The presser from Uri also describes North Korea as a land free from pesky crowds. And they do have a point. The local scene isn’t exactly thriving. That may have something to do with more pressing issues like years of famine, violent civil rights abuses and the tyrannical rule of an evil dictator. Where’s the stoke Kim Jong?

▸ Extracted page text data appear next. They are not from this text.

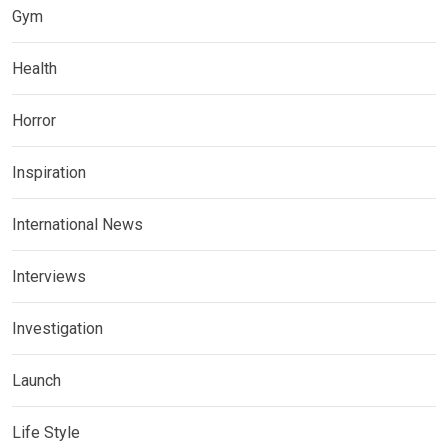
Gym
Health
Horror
Inspiration
International News
Interviews
Investigation
Launch
Life Style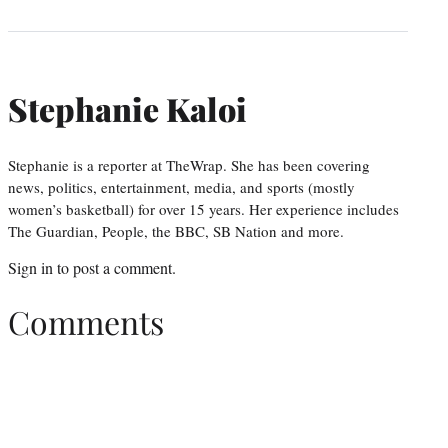
Stephanie Kaloi
Stephanie is a reporter at TheWrap. She has been covering
news, politics, entertainment, media, and sports (mostly
women’s basketball) for over 15 years. Her experience includes
The Guardian, People, the BBC, SB Nation and more.
Sign in
to post a comment.
Comments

Of course, Pyongyang does sound like a city on the up and up, just ask Dennis Rodman.“It’s nothing like you’ve seen over here. Not even close,” ranted the former NBA all-star in an interview with DuJour.com. “It’s funny, because when I first went there it was so…Communist. Dry and dreary and like, I don’t know. Everything is so dead, like The Walking Dead. But the third time I went there, wow. [Pyongyang] changed a lot. New buildings were popping up and [Kim] is building all these new condos and hotels. He built the largest water park in the world, a ski resort and this big bowling alley. He’s doing everything for these people. You could go bowl for a quarter all day or go swimming all day for like 50 cents.

NORTH KOREA SUNSET

This sunset presented by Kim Jong Un.

Swimming for 50 cents a day, what a bargain!? The world’s biggest water park, a ski resort, bowling, and now surfing? That chubby-cheeked Kim Jong’s straight extreme. Forget about radical Islam, radical Dear Leader is all the rage.

If you’re keen, the deadline to get your deposit in is Aug 28. It’ll set you back $2,400…mind you, it’ll only run $3,000 to stay at Tavarua during the same time.